§ **Text section**:
Here again we find the abiding trinity of faith, hope, and love.  In 1 Corinthians 13, Paul taught the supernatural communication gifts which God gave the early Church, i.e., the gift of prophecy, the gift of tongues, and the gift of knowledge, would vanishwhen that which is perfect is come” or once the Word of God was complete:

Charity (agape love, i.e. seeking another’s highest good) never faileth: but whether there be prophecies, they shall fail; whether there be tongues, they shall cease; whether there be knowledge, it shall vanish away.  For we know in part, and we prophesy in part.  But when that which is perfect is come, then that which is in part shall be done away” (1 Corinthians 13:8-10).

Once the Bible was complete, the Church, i.e. the Body of Christ would function on the basis of the written Word of God through faith, hope, and love; but the greatest of these is love.  With Paul’s conversion and commission as God’s apostle to the gentiles the Scriptures were complete:

Whereof I am made a minister, according to the dispensation of God which is given to me for you, to fulfil the word of God;” (Colossians 1:25).

Thus, the supernatural gifts of Acts and 1 Corinthians 13 ceased by the time he wrote his final communication, 2 Timothy.  Evidence of this truth is found in 1 Timothy 5:23.  Paul couldn’t perform a healing miracle on his son in the faith; he suggested Timothy drink a little wine to soothe his stomach.  Today, no one in the Church legitimately exercises the gifts of prophecy, knowledge, or tongues.  They have been replaced by things both permanent and superior, which is the complete Word of God, and faith, hope, and love.

God did something entirely new by saving Saul of Tarsus and appointing him to be the Apostle of the Gentiles (Romans 11:13).  Included in his commission was that Paul would establish God’s Church, the Body of Christ (Ephesians 3:1-7) and its doctrines.  This new creation required new truths.  New wine cannot abide old wineskins (Matthew 9:17).  Paul wasn’t taught these new revelations by man.  They were revealed to him by the risen and glorified Lord (Galatians 1:11-12).  Paul referred to these revelations as “mysteries.”  The Lord also established Paul as the pattern for all Believers to follow in regard to living the Christ-like life. 

In addition to the blessing of the complete Word of God, Paul wrote in 1 Corinthians 13 of the blessings of faith, hope, and charity (love).   Believers are to put on these blessings and live by them.  Two other passages, both found in Paul’s first letter to the Thessalonians, contain this abiding trinity.  You’ll find them below:

We give thanks to God always for you all, making mention of you in our prayers; Remembering without ceasing your work of faith, and labour of love, and patience of hope in our Lord Jesus Christ, in the sight of God and our Father;” (1 Thessalonians 1:2-3).

§ **Source material**:
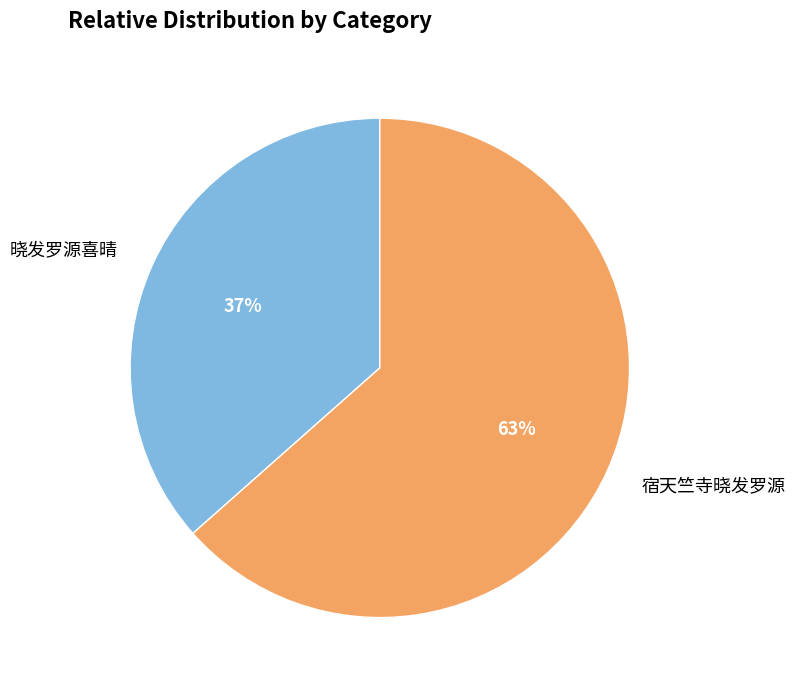

True or false: 宿天竺寺晓发罗源 accounts for 77% of the total.

False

§ **What the exercise asks**: Rewrite the text on spiritual gifts from the words "Here again we" through "(1 Corinthians 13:8-10).", replacing "tongues" with "languages" each time it occurs.

§ **Exercise answer**:
Here again we find the abiding trinity of faith, hope, and love.  In 1 Corinthians 13, Paul taught the supernatural communication gifts which God gave the early Church, i.e., the gift of prophecy, the gift of languages, and the gift of knowledge, would vanishwhen that which is perfect is come” or once the Word of God was complete:

Charity (agape love, i.e. seeking another’s highest good) never faileth: but whether there be prophecies, they shall fail; whether there be languages, they shall cease; whether there be knowledge, it shall vanish away.  For we know in part, and we prophesy in part.  But when that which is perfect is come, then that which is in part shall be done away” (1 Corinthians 13:8-10).